Na celebração dos 50 anos, o Grupo Corpo se reinventa mais uma vez. Uma nova montagem está sendo preparada para estrear em agosto, desta feita com uma trilha composta por Clarice Assad. É a primeira vez que uma mulher assina a trilha de um espetáculo do Corpo, o que confere à obra um simbolismo ímpar.

Clarice Assad | Foto: Reprodução

Para Clarice Assad: “(…) essa responsabilidade é enorme, mas também muito gratificante. É uma homenagem às compositoras brasileiras que vieram antes de mim”

Essa nova fase também marca a chegada de Cassi Abranches como coreógrafa residente, dividindo a criação com Rodrigo Pederneiras.
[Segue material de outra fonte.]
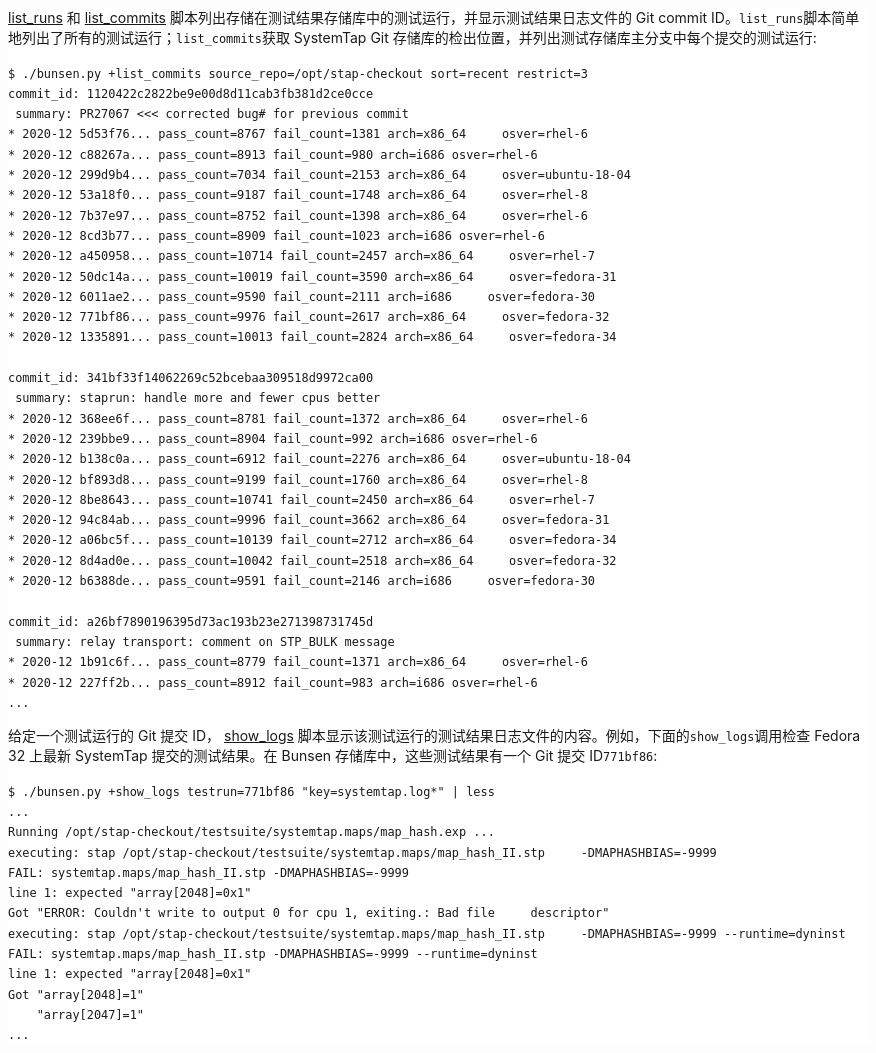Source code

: [list_runs](https://sourceware.org/git/?p=bunsen.git;a=blob;f=scripts-main/list_runs.py) 和 [list_commits](https://sourceware.org/git/?p=bunsen.git;a=blob;f=scripts-main/list_commits.py) 脚本列出存储在测试结果存储库中的测试运行，并显示测试结果日志文件的 Git commit ID。`list_runs`脚本简单地列出了所有的测试运行；`list_commits`获取 SystemTap Git 存储库的检出位置，并列出测试存储库主分支中每个提交的测试运行:

```
$ ./bunsen.py +list_commits source_repo=/opt/stap-checkout sort=recent restrict=3
commit_id: 1120422c2822be9e00d8d11cab3fb381d2ce0cce 
 summary: PR27067 <<< corrected bug# for previous commit
* 2020-12 5d53f76... pass_count=8767 fail_count=1381 arch=x86_64     osver=rhel-6
* 2020-12 c88267a... pass_count=8913 fail_count=980 arch=i686 osver=rhel-6
* 2020-12 299d9b4... pass_count=7034 fail_count=2153 arch=x86_64     osver=ubuntu-18-04
* 2020-12 53a18f0... pass_count=9187 fail_count=1748 arch=x86_64     osver=rhel-8
* 2020-12 7b37e97... pass_count=8752 fail_count=1398 arch=x86_64     osver=rhel-6
* 2020-12 8cd3b77... pass_count=8909 fail_count=1023 arch=i686 osver=rhel-6
* 2020-12 a450958... pass_count=10714 fail_count=2457 arch=x86_64     osver=rhel-7
* 2020-12 50dc14a... pass_count=10019 fail_count=3590 arch=x86_64     osver=fedora-31
* 2020-12 6011ae2... pass_count=9590 fail_count=2111 arch=i686     osver=fedora-30
* 2020-12 771bf86... pass_count=9976 fail_count=2617 arch=x86_64     osver=fedora-32
* 2020-12 1335891... pass_count=10013 fail_count=2824 arch=x86_64     osver=fedora-34

commit_id: 341bf33f14062269c52bcebaa309518d9972ca00 
 summary: staprun: handle more and fewer cpus better
* 2020-12 368ee6f... pass_count=8781 fail_count=1372 arch=x86_64     osver=rhel-6
* 2020-12 239bbe9... pass_count=8904 fail_count=992 arch=i686 osver=rhel-6
* 2020-12 b138c0a... pass_count=6912 fail_count=2276 arch=x86_64     osver=ubuntu-18-04
* 2020-12 bf893d8... pass_count=9199 fail_count=1760 arch=x86_64     osver=rhel-8
* 2020-12 8be8643... pass_count=10741 fail_count=2450 arch=x86_64     osver=rhel-7
* 2020-12 94c84ab... pass_count=9996 fail_count=3662 arch=x86_64     osver=fedora-31
* 2020-12 a06bc5f... pass_count=10139 fail_count=2712 arch=x86_64     osver=fedora-34
* 2020-12 8d4ad0e... pass_count=10042 fail_count=2518 arch=x86_64     osver=fedora-32
* 2020-12 b6388de... pass_count=9591 fail_count=2146 arch=i686     osver=fedora-30

commit_id: a26bf7890196395d73ac193b23e271398731745d 
 summary: relay transport: comment on STP_BULK message
* 2020-12 1b91c6f... pass_count=8779 fail_count=1371 arch=x86_64     osver=rhel-6
* 2020-12 227ff2b... pass_count=8912 fail_count=983 arch=i686 osver=rhel-6
...

```

给定一个测试运行的 Git 提交 ID， [show_logs](https://sourceware.org/git/?p=bunsen.git;a=blob;f=scripts-main/show_logs.py) 脚本显示该测试运行的测试结果日志文件的内容。例如，下面的`show_logs`调用检查 Fedora 32 上最新 SystemTap 提交的测试结果。在 Bunsen 存储库中，这些测试结果有一个 Git 提交 ID`771bf86`:

```
$ ./bunsen.py +show_logs testrun=771bf86 "key=systemtap.log*" | less
...
Running /opt/stap-checkout/testsuite/systemtap.maps/map_hash.exp ...
executing: stap /opt/stap-checkout/testsuite/systemtap.maps/map_hash_II.stp     -DMAPHASHBIAS=-9999
FAIL: systemtap.maps/map_hash_II.stp -DMAPHASHBIAS=-9999
line 1: expected "array[2048]=0x1"
Got "ERROR: Couldn't write to output 0 for cpu 1, exiting.: Bad file     descriptor"
executing: stap /opt/stap-checkout/testsuite/systemtap.maps/map_hash_II.stp     -DMAPHASHBIAS=-9999 --runtime=dyninst
FAIL: systemtap.maps/map_hash_II.stp -DMAPHASHBIAS=-9999 --runtime=dyninst
line 1: expected "array[2048]=0x1"
Got "array[2048]=1"
    "array[2047]=1"
...

```
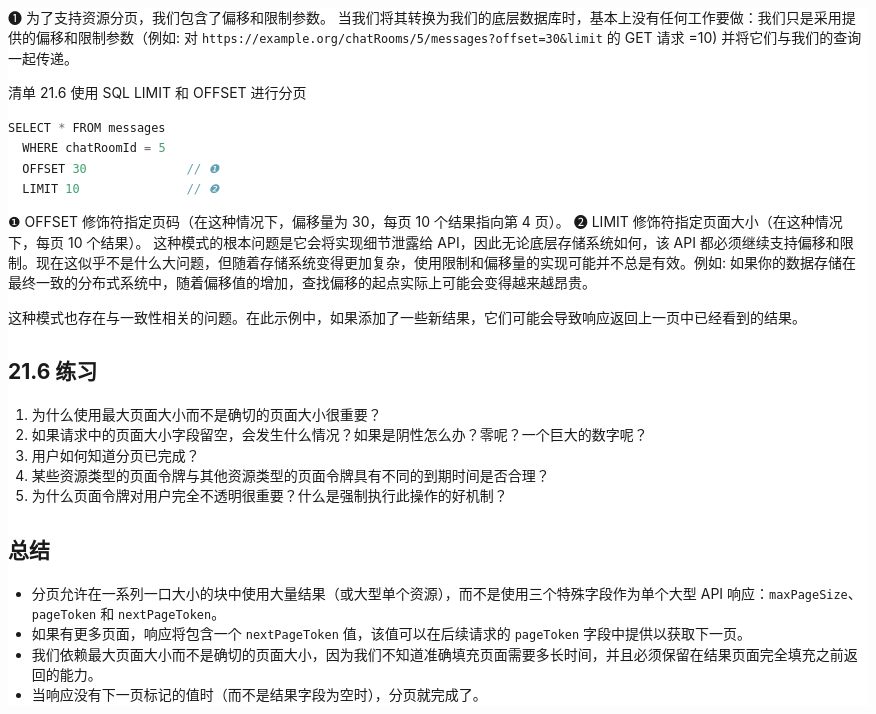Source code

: ❶ 为了支持资源分页，我们包含了偏移和限制参数。
当我们将其转换为我们的底层数据库时，基本上没有任何工作要做：我们只是采用提供的偏移和限制参数（例如: 对 ```https://example.org/chatRooms/5/messages?offset=30&limit``` 的 GET 请求 =10) 并将它们与我们的查询一起传递。

清单 21.6 使用 SQL LIMIT 和 OFFSET 进行分页

```typescript
SELECT * FROM messages
  WHERE chatRoomId = 5
  OFFSET 30              // ❶
  LIMIT 10               // ❷
```

❶ OFFSET 修饰符指定页码（在这种情况下，偏移量为 30，每页 10 个结果指向第 4 页）。
❷ LIMIT 修饰符指定页面大小（在这种情况下，每页 10 个结果）。
这种模式的根本问题是它会将实现细节泄露给 API，因此无论底层存储系统如何，该 API 都必须继续支持偏移和限制。现在这似乎不是什么大问题，但随着存储系统变得更加复杂，使用限制和偏移量的实现可能并不总是有效。例如: 如果你的数据存储在最终一致的分布式系统中，随着偏移值的增加，查找偏移的起点实际上可能会变得越来越昂贵。

这种模式也存在与一致性相关的问题。在此示例中，如果添加了一些新结果，它们可能会导致响应返回上一页中已经看到的结果。

## 21.6 练习
1. 为什么使用最大页面大小而不是确切的页面大小很重要？
2. 如果请求中的页面大小字段留空，会发生什么情况？如果是阴性怎么办？零呢？一个巨大的数字呢？
3. 用户如何知道分页已完成？
4. 某些资源类型的页面令牌与其他资源类型的页面令牌具有不同的到期时间是否合理？
5. 为什么页面令牌对用户完全不透明很重要？什么是强制执行此操作的好机制？

## 总结

- 分页允许在一系列一口大小的块中使用大量结果（或大型单个资源），而不是使用三个特殊字段作为单个大型 API 响应：```maxPageSize```、```pageToken``` 和 ```nextPageToken```。
- 如果有更多页面，响应将包含一个 ```nextPageToken``` 值，该值可以在后续请求的 ```pageToken``` 字段中提供以获取下一页。
- 我们依赖最大页面大小而不是确切的页面大小，因为我们不知道准确填充页面需要多长时间，并且必须保留在结果页面完全填充之前返回的能力。
- 当响应没有下一页标记的值时（而不是结果字段为空时），分页就完成了。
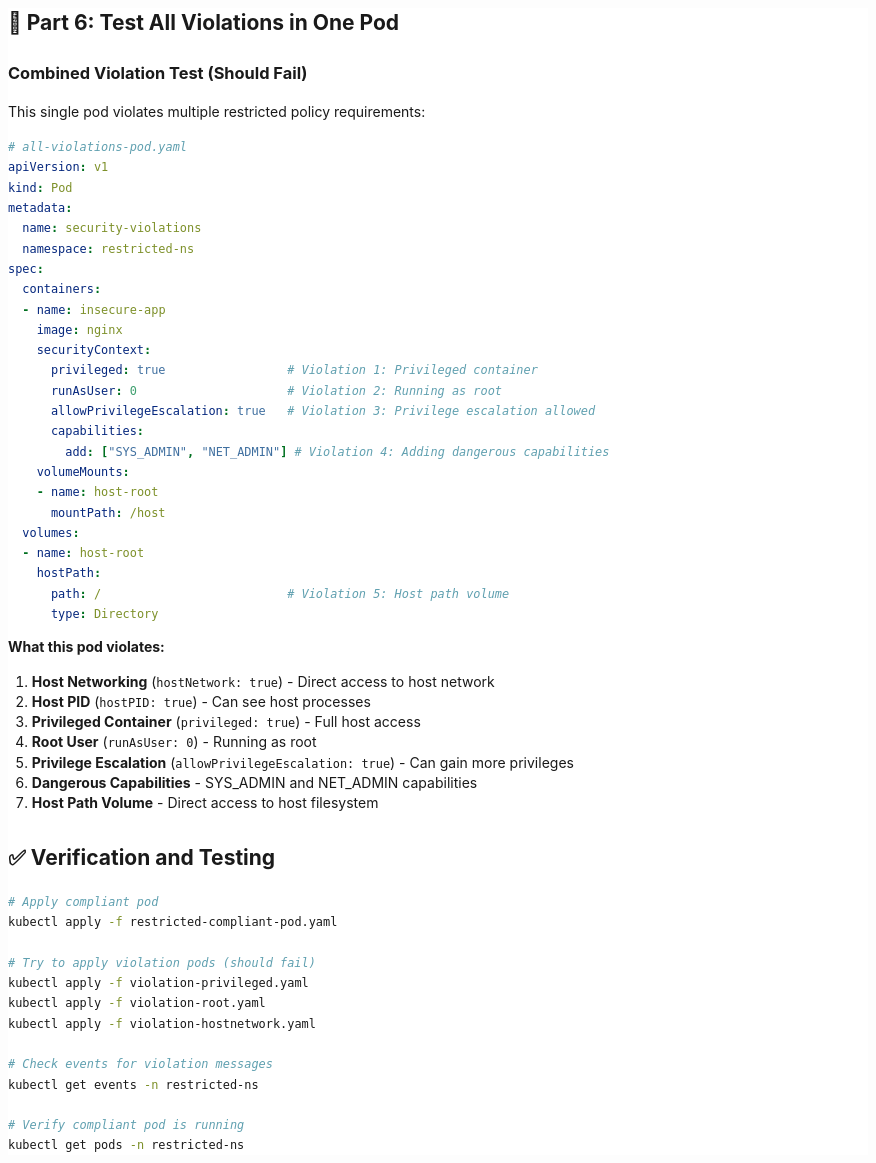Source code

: ## 🧪 Part 6: Test All Violations in One Pod

### Combined Violation Test (Should Fail)

This single pod violates multiple restricted policy requirements:

```yaml
# all-violations-pod.yaml
apiVersion: v1
kind: Pod
metadata:
  name: security-violations
  namespace: restricted-ns
spec:
  containers:
  - name: insecure-app
    image: nginx
    securityContext:
      privileged: true                 # Violation 1: Privileged container
      runAsUser: 0                     # Violation 2: Running as root
      allowPrivilegeEscalation: true   # Violation 3: Privilege escalation allowed
      capabilities:
        add: ["SYS_ADMIN", "NET_ADMIN"] # Violation 4: Adding dangerous capabilities
    volumeMounts:
    - name: host-root
      mountPath: /host
  volumes:
  - name: host-root
    hostPath:
      path: /                          # Violation 5: Host path volume
      type: Directory
```

**What this pod violates:**
1. **Host Networking** (`hostNetwork: true`) - Direct access to host network
2. **Host PID** (`hostPID: true`) - Can see host processes
3. **Privileged Container** (`privileged: true`) - Full host access
4. **Root User** (`runAsUser: 0`) - Running as root
5. **Privilege Escalation** (`allowPrivilegeEscalation: true`) - Can gain more privileges
6. **Dangerous Capabilities** - SYS_ADMIN and NET_ADMIN capabilities
7. **Host Path Volume** - Direct access to host filesystem

## ✅ Verification and Testing

```bash
# Apply compliant pod
kubectl apply -f restricted-compliant-pod.yaml

# Try to apply violation pods (should fail)
kubectl apply -f violation-privileged.yaml
kubectl apply -f violation-root.yaml
kubectl apply -f violation-hostnetwork.yaml

# Check events for violation messages
kubectl get events -n restricted-ns

# Verify compliant pod is running
kubectl get pods -n restricted-ns
```

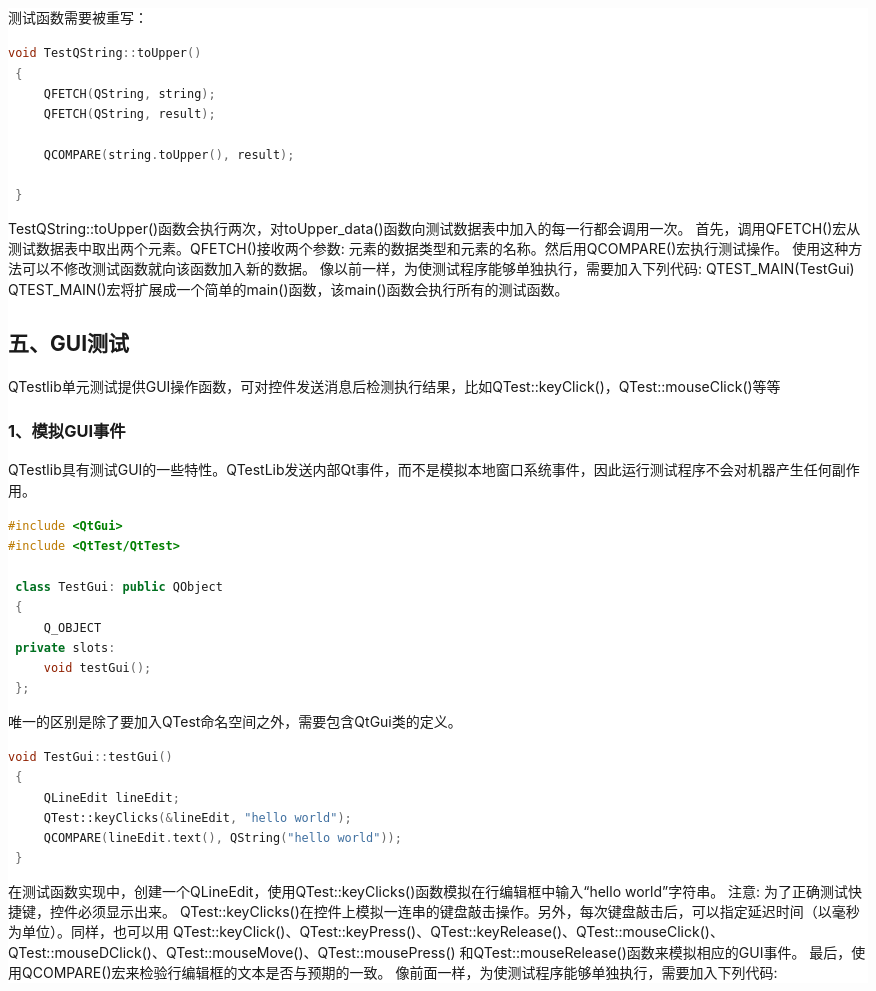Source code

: 测试函数需要被重写：

```cpp
void TestQString::toUpper()
 {
     QFETCH(QString, string);
     QFETCH(QString, result);

     QCOMPARE(string.toUpper(), result);

 }
```


TestQString::toUpper()函数会执行两次，对toUpper_data()函数向测试数据表中加入的每一行都会调用一次。
首先，调用QFETCH()宏从测试数据表中取出两个元素。QFETCH()接收两个参数: 元素的数据类型和元素的名称。然后用QCOMPARE()宏执行测试操作。
使用这种方法可以不修改测试函数就向该函数加入新的数据。
像以前一样，为使测试程序能够单独执行，需要加入下列代码:
QTEST_MAIN(TestGui)
QTEST_MAIN()宏将扩展成一个简单的main()函数，该main()函数会执行所有的测试函数。

## 五、GUI测试

QTestlib单元测试提供GUI操作函数，可对控件发送消息后检测执行结果，比如QTest::keyClick()，QTest::mouseClick()等等

### 1、模拟GUI事件

QTestlib具有测试GUI的一些特性。QTestLib发送内部Qt事件，而不是模拟本地窗口系统事件，因此运行测试程序不会对机器产生任何副作用。

```cpp
#include <QtGui>
#include <QtTest/QtTest>

 class TestGui: public QObject
 {
     Q_OBJECT
 private slots:
     void testGui();
 };
```


唯一的区别是除了要加入QTest命名空间之外，需要包含QtGui类的定义。

```cpp
void TestGui::testGui()
 {
     QLineEdit lineEdit;
     QTest::keyClicks(&lineEdit, "hello world");
     QCOMPARE(lineEdit.text(), QString("hello world"));
 }
```

在测试函数实现中，创建一个QLineEdit，使用QTest::keyClicks()函数模拟在行编辑框中输入“hello world”字符串。
注意: 为了正确测试快捷键，控件必须显示出来。
QTest::keyClicks()在控件上模拟一连串的键盘敲击操作。另外，每次键盘敲击后，可以指定延迟时间（以毫秒为单位）。同样，也可以用 QTest::keyClick()、QTest::keyPress()、QTest::keyRelease()、QTest::mouseClick()、QTest::mouseDClick()、QTest::mouseMove()、QTest::mousePress() 和QTest::mouseRelease()函数来模拟相应的GUI事件。
最后，使用QCOMPARE()宏来检验行编辑框的文本是否与预期的一致。
像前面一样，为使测试程序能够单独执行，需要加入下列代码:
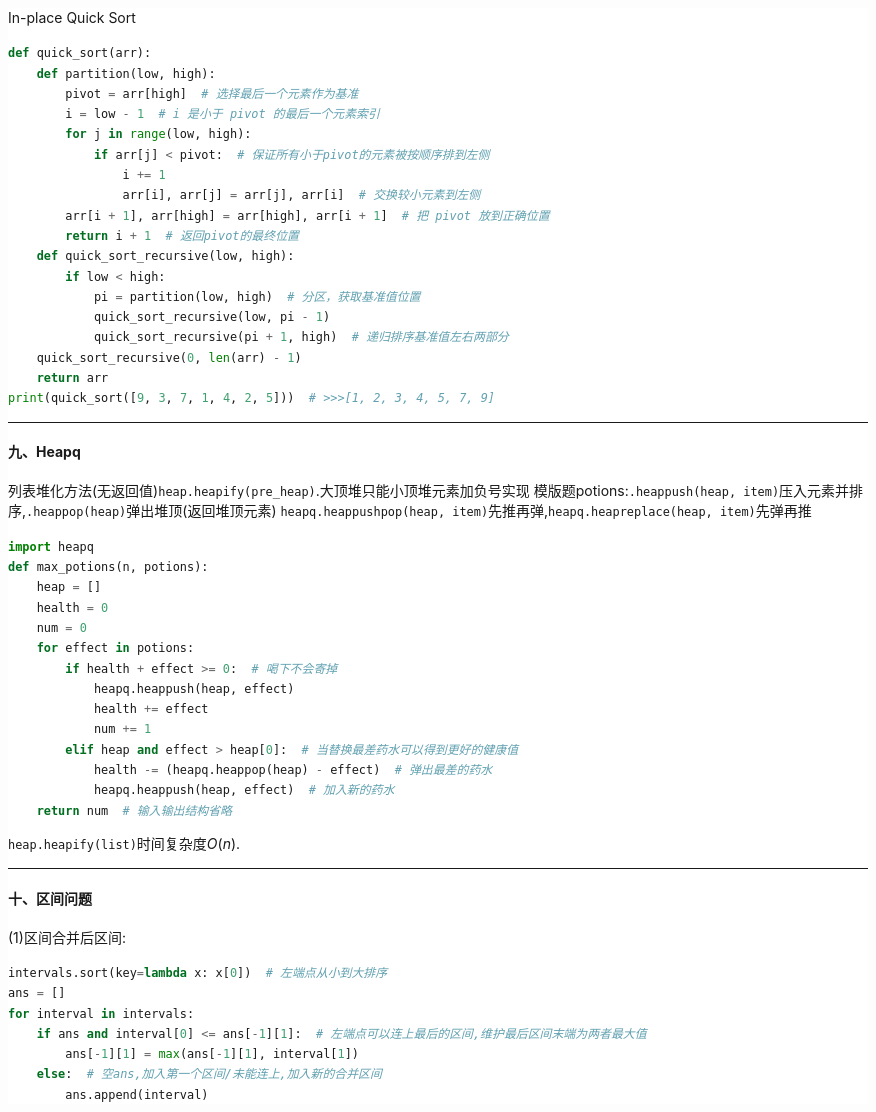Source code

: In-place Quick Sort 

```python
def quick_sort(arr):
    def partition(low, high):
        pivot = arr[high]  # 选择最后一个元素作为基准
        i = low - 1  # i 是小于 pivot 的最后一个元素索引
        for j in range(low, high):
            if arr[j] < pivot:  # 保证所有小于pivot的元素被按顺序排到左侧
                i += 1
                arr[i], arr[j] = arr[j], arr[i]  # 交换较小元素到左侧
        arr[i + 1], arr[high] = arr[high], arr[i + 1]  # 把 pivot 放到正确位置
        return i + 1  # 返回pivot的最终位置
    def quick_sort_recursive(low, high):
        if low < high:
            pi = partition(low, high)  # 分区，获取基准值位置
            quick_sort_recursive(low, pi - 1)  
            quick_sort_recursive(pi + 1, high)  # 递归排序基准值左右两部分
    quick_sort_recursive(0, len(arr) - 1)
    return arr
print(quick_sort([9, 3, 7, 1, 4, 2, 5]))  # >>>[1, 2, 3, 4, 5, 7, 9]
```

------

#### 九、Heapq

列表堆化方法(无返回值)`heap.heapify(pre_heap)`.大顶堆只能小顶堆元素加负号实现
模版题potions:`.heappush(heap, item)`压入元素并排序,`.heappop(heap)`弹出堆顶(返回堆顶元素)
`heapq.heappushpop(heap, item)`先推再弹,`heapq.heapreplace(heap, item)`先弹再推

```python
import heapq
def max_potions(n, potions):
    heap = []
    health = 0
    num = 0
    for effect in potions:
        if health + effect >= 0:  # 喝下不会寄掉
            heapq.heappush(heap, effect)
            health += effect
            num += 1
        elif heap and effect > heap[0]:  # 当替换最差药水可以得到更好的健康值
            health -= (heapq.heappop(heap) - effect)  # 弹出最差的药水
            heapq.heappush(heap, effect)  # 加入新的药水
    return num  # 输入输出结构省略
```

`heap.heapify(list)`时间复杂度$O(n)$.

------

#### 十、区间问题

(1)区间合并后区间:
```python
intervals.sort(key=lambda x: x[0])  # 左端点从小到大排序
ans = []
for interval in intervals:
	if ans and interval[0] <= ans[-1][1]:  # 左端点可以连上最后的区间,维护最后区间末端为两者最大值
		ans[-1][1] = max(ans[-1][1], interval[1])
	else:  # 空ans,加入第一个区间/未能连上,加入新的合并区间
		ans.append(interval)
```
A dinâmica de trabalho promete produzir uma terceira “linguagem” ao processo criativo, com cada coreógrafo trabalhando separadamente antes de unir as peças em uma só obra.

Para Paulo Pederneiras: “A beleza da arte está exatamente na imprevisibilidade, a gente não sabe o que vai sair, mas é sempre emocionante descobrir. E, com certeza, o que virá para marcar este cinquentenário será memorável.”

Ao celebrar 50 anos de história, o Grupo Corpo,  também celebra a interação de uma relação íntima e visceral com a música — uma parceria que transforma som em poesia cênica e mantém a arte brasileira em evidência no cenário global.

Enquanto aguardamos o novo espetáculo do  Grupo Corpo, vale revisitar uma de suas apresentações memoráveis: “Paralelo”

Com coreografia de Rodrigo Pederneiras;  música de  Tom Zé e Zé Miguel Wisnik;  cenografia de Fernando Velloso e Paulo Pederneiras;  figurino de Freusa Zechmeister e iluminação de Paulo Pederneiras.

Em “Paralelo’, apresentado ao público no ano de 1997, a cenografia utiliza elementos que remetem à paisagem do interior brasileiro, com sua aridez, simplicidade e riqueza de detalhes.  No figurino, os trajes são como a extensão da narrativa regional. As cores, texturas e formas sugerem tradições e aspectos da cultura brasileira, conectando visualmente os bailarinos ao tema. A cenografia recorre à  luz para criar atmosferas que evocam o calor, a terra e os contrastes entre sombra e brilho típicos das paisagens brasileiras, destacando movimentos-chave que contribuem para a poesia  da performance.

Observe que esse espetáculo do Grupo Corpo é uma celebração  da cultura brasileira, um convite para perceber como cada elemento artístico dialoga para apresentar um Brasil plural, dinâmico e profundamente ligado à suas raízes culturais. Com uma sincronia perfeita os ritmos regionais propostos por Tom Zé  e Wisnik guiam os movimentos dos bailarinos nos quais a música constrói ou complementa a narrativa apresentada no palco.